> _Written problem_
Output every line below verbatim, but omit the pictures.
[Begin]
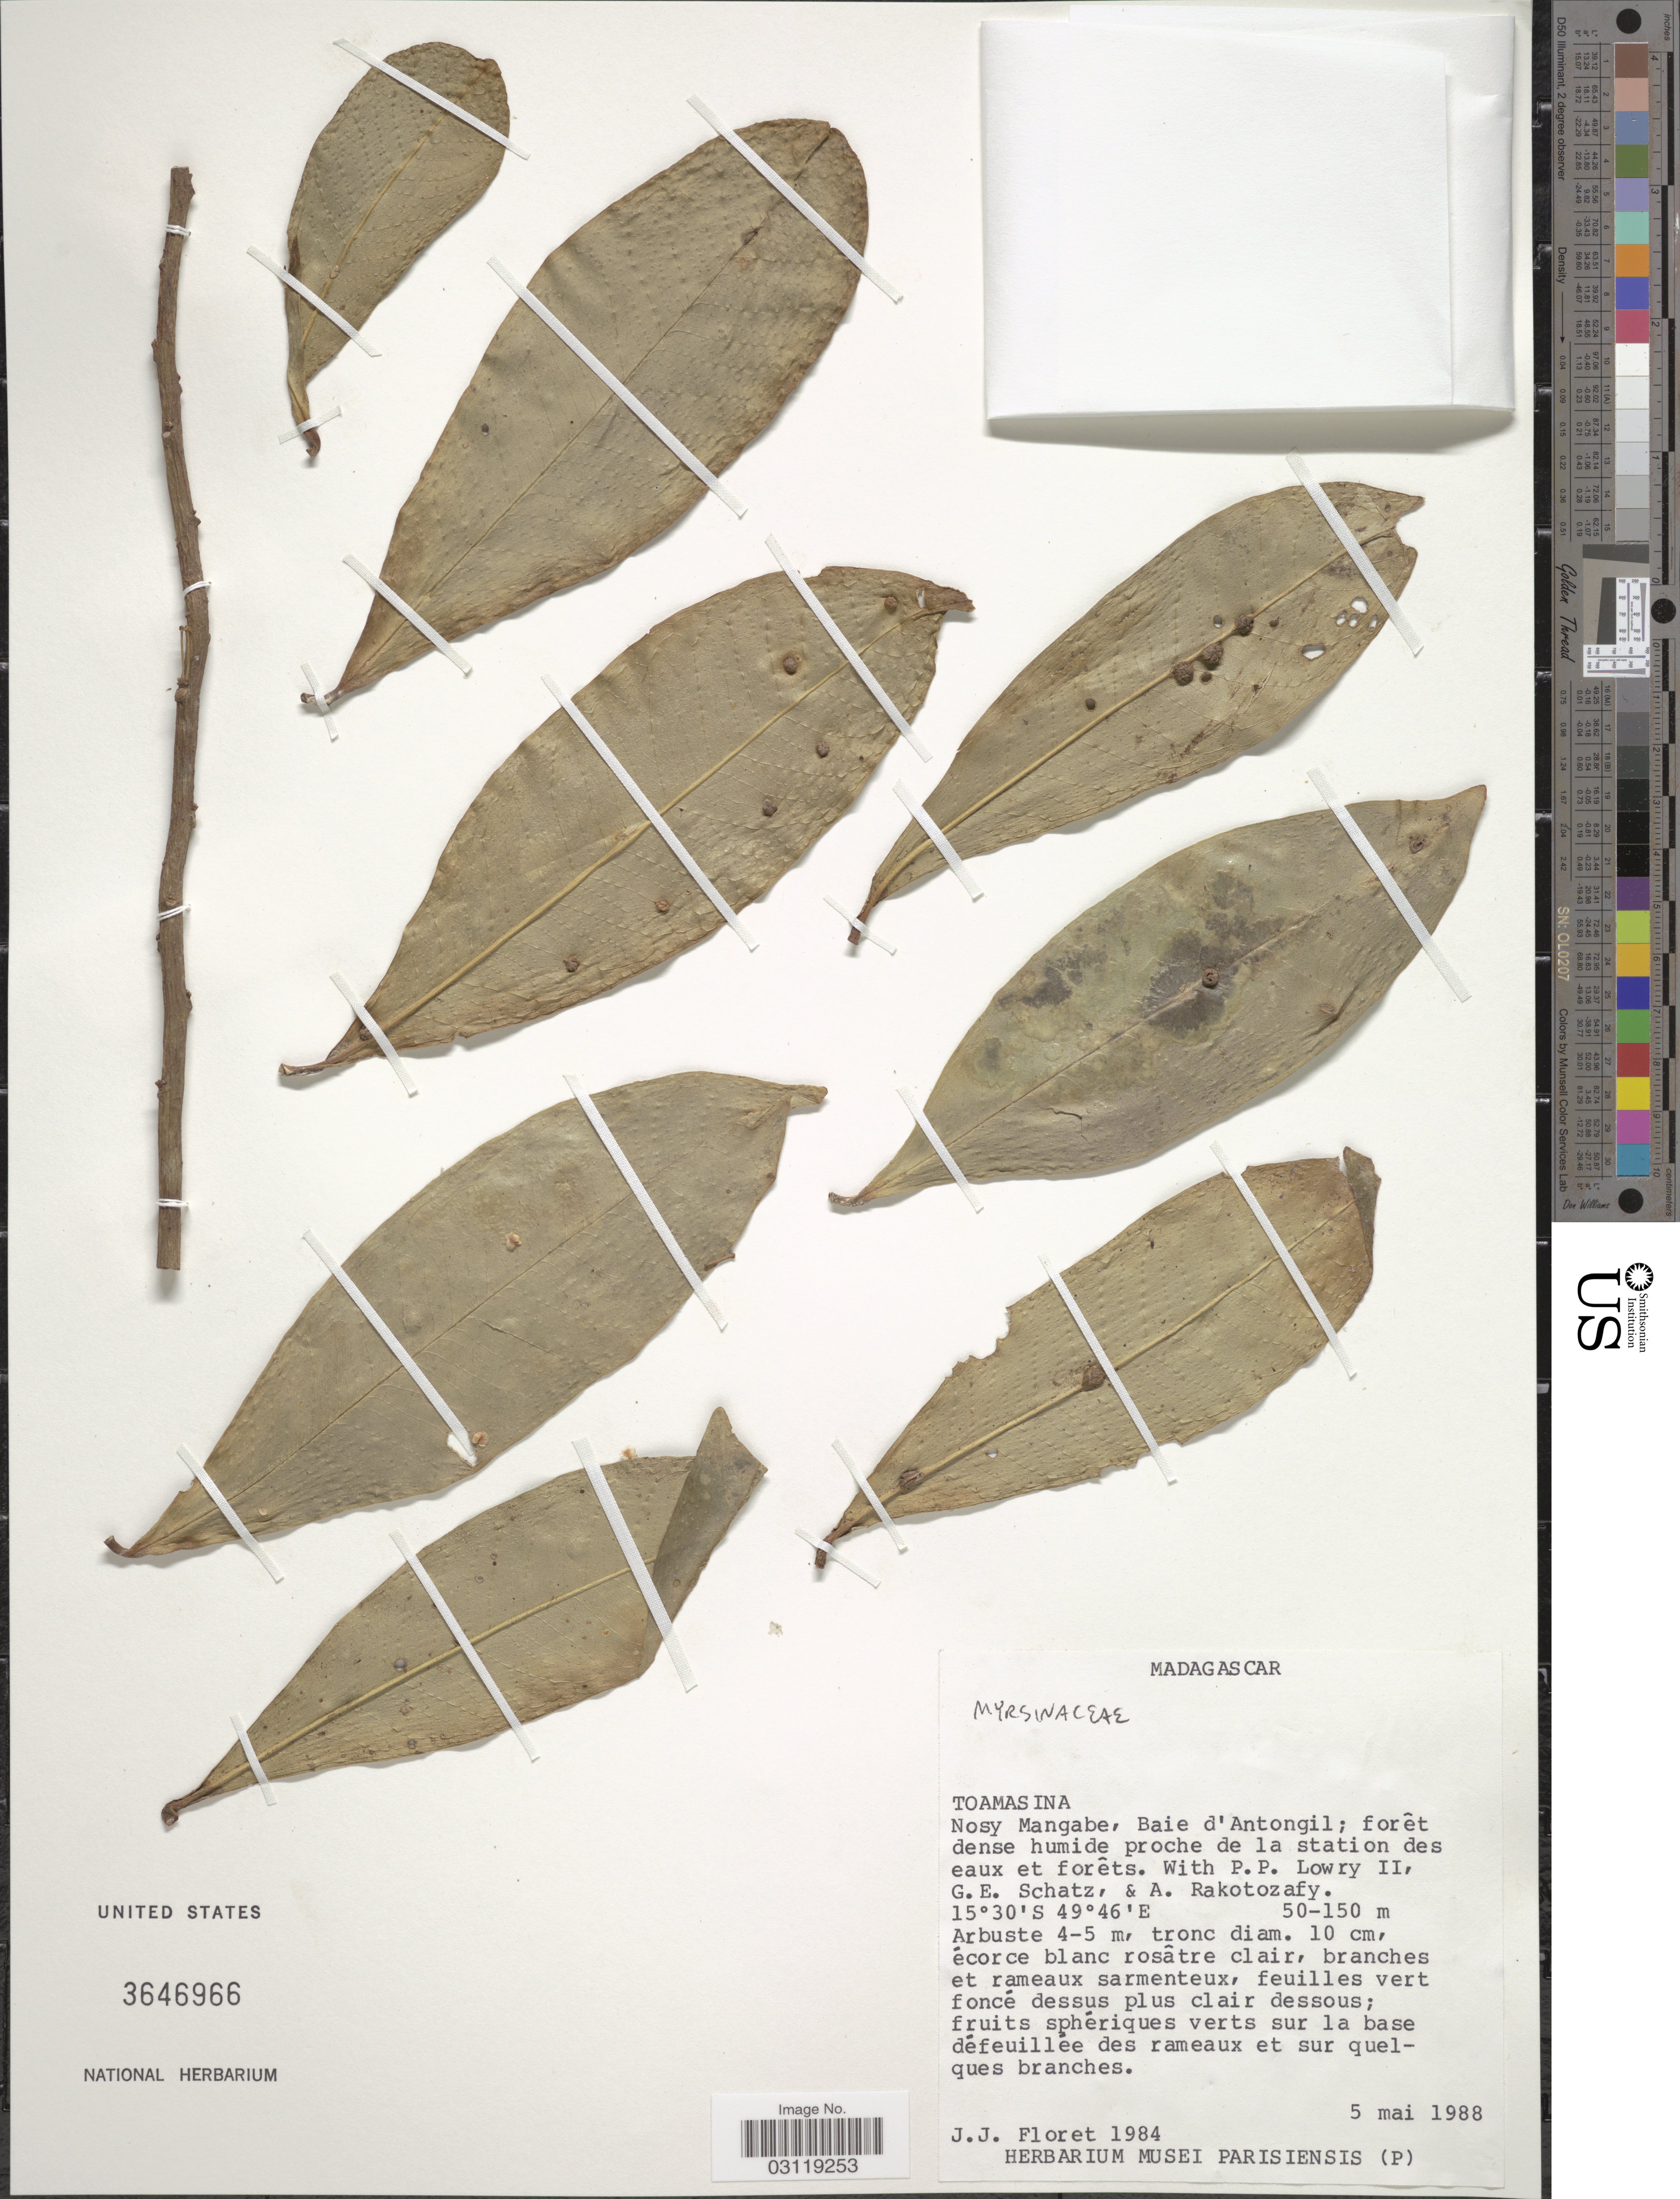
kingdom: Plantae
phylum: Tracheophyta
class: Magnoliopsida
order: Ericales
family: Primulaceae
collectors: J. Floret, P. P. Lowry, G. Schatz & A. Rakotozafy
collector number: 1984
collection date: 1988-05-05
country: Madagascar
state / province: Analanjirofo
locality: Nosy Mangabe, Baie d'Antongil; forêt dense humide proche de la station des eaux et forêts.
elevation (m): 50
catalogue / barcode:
[End]
> _Response_
kingdom: Plantae
phylum: Tracheophyta
class: Magnoliopsida
order: Ericales
family: Primulaceae
collectors: J. Floret, P. P. Lowry, G. Schatz & A. Rakotozafy
collector number: 1984
collection date: 1988-05-05
country: Madagascar
state / province: Analanjirofo
locality: Nosy Mangabe, Baie d'Antongil; forêt dense humide proche de la station des eaux et forêts.
elevation (m): 50
catalogue / barcode:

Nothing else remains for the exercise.